The murders of political candidates for public office have become a constant in Mexico during the elections. Organized crime has managed to perpetuate itself and infiltrate electoral campaigns to dispose of the lives of those who seek to enter politics.
So far in this election season, over 85 candidates, male and female, have been assassinated by drug cartels and organized crime, according to Etellek Consultores. This includes 32 people whose homicides occurred before the start of the campaigns and excluding those who have been threatened, such as Zudikey Rodríguez, candidate for the municipal presidency of Valle de Bravo.
From abroad, the electoral climate in Mexico is presented as ” the bloody season” or “the bloodiest elections since 2018” in terms of assassinations.
The Wall Street Journal narrated a scene that is constantly repeated in the country based on the case of Abel Murrieta, candidate for the mayor of Ciudad Obregón, who was gunned down in the middle of a rally and his murderers quietly escaped.
“Even in a country with a history of electoral violence, this election season is shaping up to be the bloodiest in recent memory, having the smallest criminals and gangs vying fiercely to control local areas by intimidating or killing politicians,” wrote the journalists Juan Montes and José de Córdova.

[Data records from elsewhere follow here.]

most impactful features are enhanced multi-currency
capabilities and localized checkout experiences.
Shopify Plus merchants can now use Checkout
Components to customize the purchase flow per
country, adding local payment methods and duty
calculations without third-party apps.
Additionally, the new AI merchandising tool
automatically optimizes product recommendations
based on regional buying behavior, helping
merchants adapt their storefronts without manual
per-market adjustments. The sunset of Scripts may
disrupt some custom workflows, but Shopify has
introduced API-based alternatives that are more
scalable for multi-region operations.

Another of the chilling figures was exposed by Integralia, a Mexican consultant who reported that only from February to April 46 elected officials, members of political parties and/or candidates were assassinated, which represents an increase of 44% with respect to the elections held in 2018.
In addition, more than 60 candidates withdrew from the campaign due to the “spiral of violence and insecurity,” acknowledged the WSJ. Above all, they stressed that behind all the violence is “the changing dynamics of organized crime, who” once they have control of local governments, gangs also take a part of the tax money destined for public works.
The ability to control their territory also depends on the extent to which they control, threaten, and bribe the local mayor, police chief, and other senior officials.
The Financial Times assured that most of the victims are attributed to organized crime and its links with the Mexican political sphere. Above all, the British media stressed that the majority belonged to parties opposed to the current President of Mexico, Andrés Manuel López Obrador.
Their deaths have exposed the deep-seated ties between organized crime groups and the local officials who protect them.
The Director of Etellek Consultores, Rubén Salazar, said that when someone confronts these groups, they “harass or kill you”, which implies that none of the candidates can run for public office without having the approval from the mayor or local crime boss.
This is directly connected to President López Obrador’s strategy based on “hugs, not bullets,” noted journalist Jude Webber. In addition to being part of a series of security challenges and “his repeated promises to achieve peace in a country where violence has exploded for 15 years and there are almost 100 murders a day.”